What you should output is the data below, unchanged in every character.
Exercise material Block Start
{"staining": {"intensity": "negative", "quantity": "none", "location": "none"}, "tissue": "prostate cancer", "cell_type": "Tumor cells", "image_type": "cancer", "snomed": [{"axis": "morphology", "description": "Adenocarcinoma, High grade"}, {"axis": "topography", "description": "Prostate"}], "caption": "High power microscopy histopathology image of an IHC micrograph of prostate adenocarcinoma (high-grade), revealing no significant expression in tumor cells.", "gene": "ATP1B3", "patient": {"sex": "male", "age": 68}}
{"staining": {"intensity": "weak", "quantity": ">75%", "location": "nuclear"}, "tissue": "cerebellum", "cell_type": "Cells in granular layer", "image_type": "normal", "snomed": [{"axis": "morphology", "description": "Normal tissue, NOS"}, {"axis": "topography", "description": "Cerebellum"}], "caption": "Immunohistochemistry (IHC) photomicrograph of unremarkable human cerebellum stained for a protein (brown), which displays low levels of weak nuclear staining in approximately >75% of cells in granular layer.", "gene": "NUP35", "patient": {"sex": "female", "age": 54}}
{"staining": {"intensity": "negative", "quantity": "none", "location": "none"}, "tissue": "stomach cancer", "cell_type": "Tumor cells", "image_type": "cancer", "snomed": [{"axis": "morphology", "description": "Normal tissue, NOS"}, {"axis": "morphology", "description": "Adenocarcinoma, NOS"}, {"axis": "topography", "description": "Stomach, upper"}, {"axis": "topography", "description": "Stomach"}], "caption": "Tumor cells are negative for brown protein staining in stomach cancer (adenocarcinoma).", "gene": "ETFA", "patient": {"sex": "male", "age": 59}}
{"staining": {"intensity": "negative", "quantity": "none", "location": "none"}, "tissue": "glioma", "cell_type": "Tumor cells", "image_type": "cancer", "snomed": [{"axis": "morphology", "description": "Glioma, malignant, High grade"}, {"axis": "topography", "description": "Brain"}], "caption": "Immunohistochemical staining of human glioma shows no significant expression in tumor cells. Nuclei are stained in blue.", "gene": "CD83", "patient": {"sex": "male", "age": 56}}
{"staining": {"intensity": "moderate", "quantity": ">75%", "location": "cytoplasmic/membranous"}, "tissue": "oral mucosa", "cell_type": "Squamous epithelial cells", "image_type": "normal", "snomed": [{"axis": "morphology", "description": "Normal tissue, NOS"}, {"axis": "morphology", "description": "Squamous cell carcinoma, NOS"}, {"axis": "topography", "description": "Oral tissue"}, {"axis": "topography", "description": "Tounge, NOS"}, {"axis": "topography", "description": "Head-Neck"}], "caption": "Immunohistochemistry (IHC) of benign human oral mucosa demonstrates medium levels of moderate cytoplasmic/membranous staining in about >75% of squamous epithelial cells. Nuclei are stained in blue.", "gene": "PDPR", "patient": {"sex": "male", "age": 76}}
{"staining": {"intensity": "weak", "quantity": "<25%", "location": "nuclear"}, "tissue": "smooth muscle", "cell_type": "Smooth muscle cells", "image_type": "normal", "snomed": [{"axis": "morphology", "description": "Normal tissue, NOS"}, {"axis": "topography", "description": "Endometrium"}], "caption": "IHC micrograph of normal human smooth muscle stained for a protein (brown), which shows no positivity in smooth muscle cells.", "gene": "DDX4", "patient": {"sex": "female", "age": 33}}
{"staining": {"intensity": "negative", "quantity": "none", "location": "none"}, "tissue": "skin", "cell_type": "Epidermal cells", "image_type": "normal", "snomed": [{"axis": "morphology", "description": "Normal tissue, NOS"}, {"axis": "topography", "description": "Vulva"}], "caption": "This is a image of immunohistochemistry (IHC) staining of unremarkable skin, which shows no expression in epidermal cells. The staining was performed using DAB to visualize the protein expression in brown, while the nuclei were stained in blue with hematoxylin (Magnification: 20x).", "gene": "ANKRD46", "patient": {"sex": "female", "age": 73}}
Exercise material Block End
Solution for this task -
{"staining": {"intensity": "negative", "quantity": "none", "location": "none"}, "tissue": "prostate cancer", "cell_type": "Tumor cells", "image_type": "cancer", "snomed": [{"axis": "morphology", "description": "Adenocarcinoma, High grade"}, {"axis": "topography", "description": "Prostate"}], "caption": "High power microscopy histopathology image of an IHC micrograph of prostate adenocarcinoma (high-grade), revealing no significant expression in tumor cells.", "gene": "ATP1B3", "patient": {"sex": "male", "age": 68}}
{"staining": {"intensity": "weak", "quantity": ">75%", "location": "nuclear"}, "tissue": "cerebellum", "cell_type": "Cells in granular layer", "image_type": "normal", "snomed": [{"axis": "morphology", "description": "Normal tissue, NOS"}, {"axis": "topography", "description": "Cerebellum"}], "caption": "Immunohistochemistry (IHC) photomicrograph of unremarkable human cerebellum stained for a protein (brown), which displays low levels of weak nuclear staining in approximately >75% of cells in granular layer.", "gene": "NUP35", "patient": {"sex": "female", "age": 54}}
{"staining": {"intensity": "negative", "quantity": "none", "location": "none"}, "tissue": "stomach cancer", "cell_type": "Tumor cells", "image_type": "cancer", "snomed": [{"axis": "morphology", "description": "Normal tissue, NOS"}, {"axis": "morphology", "description": "Adenocarcinoma, NOS"}, {"axis": "topography", "description": "Stomach, upper"}, {"axis": "topography", "description": "Stomach"}], "caption": "Tumor cells are negative for brown protein staining in stomach cancer (adenocarcinoma).", "gene": "ETFA", "patient": {"sex": "male", "age": 59}}
{"staining": {"intensity": "negative", "quantity": "none", "location": "none"}, "tissue": "glioma", "cell_type": "Tumor cells", "image_type": "cancer", "snomed": [{"axis": "morphology", "description": "Glioma, malignant, High grade"}, {"axis": "topography", "description": "Brain"}], "caption": "Immunohistochemical staining of human glioma shows no significant expression in tumor cells. Nuclei are stained in blue.", "gene": "CD83", "patient": {"sex": "male", "age": 56}}
{"staining": {"intensity": "moderate", "quantity": ">75%", "location": "cytoplasmic/membranous"}, "tissue": "oral mucosa", "cell_type": "Squamous epithelial cells", "image_type": "normal", "snomed": [{"axis": "morphology", "description": "Normal tissue, NOS"}, {"axis": "morphology", "description": "Squamous cell carcinoma, NOS"}, {"axis": "topography", "description": "Oral tissue"}, {"axis": "topography", "description": "Tounge, NOS"}, {"axis": "topography", "description": "Head-Neck"}], "caption": "Immunohistochemistry (IHC) of benign human oral mucosa demonstrates medium levels of moderate cytoplasmic/membranous staining in about >75% of squamous epithelial cells. Nuclei are stained in blue.", "gene": "PDPR", "patient": {"sex": "male", "age": 76}}
{"staining": {"intensity": "weak", "quantity": "<25%", "location": "nuclear"}, "tissue": "smooth muscle", "cell_type": "Smooth muscle cells", "image_type": "normal", "snomed": [{"axis": "morphology", "description": "Normal tissue, NOS"}, {"axis": "topography", "description": "Endometrium"}], "caption": "IHC micrograph of normal human smooth muscle stained for a protein (brown), which shows no positivity in smooth muscle cells.", "gene": "DDX4", "patient": {"sex": "female", "age": 33}}
{"staining": {"intensity": "negative", "quantity": "none", "location": "none"}, "tissue": "skin", "cell_type": "Epidermal cells", "image_type": "normal", "snomed": [{"axis": "morphology", "description": "Normal tissue, NOS"}, {"axis": "topography", "description": "Vulva"}], "caption": "This is a image of immunohistochemistry (IHC) staining of unremarkable skin, which shows no expression in epidermal cells. The staining was performed using DAB to visualize the protein expression in brown, while the nuclei were stained in blue with hematoxylin (Magnification: 20x).", "gene": "ANKRD46", "patient": {"sex": "female", "age": 73}}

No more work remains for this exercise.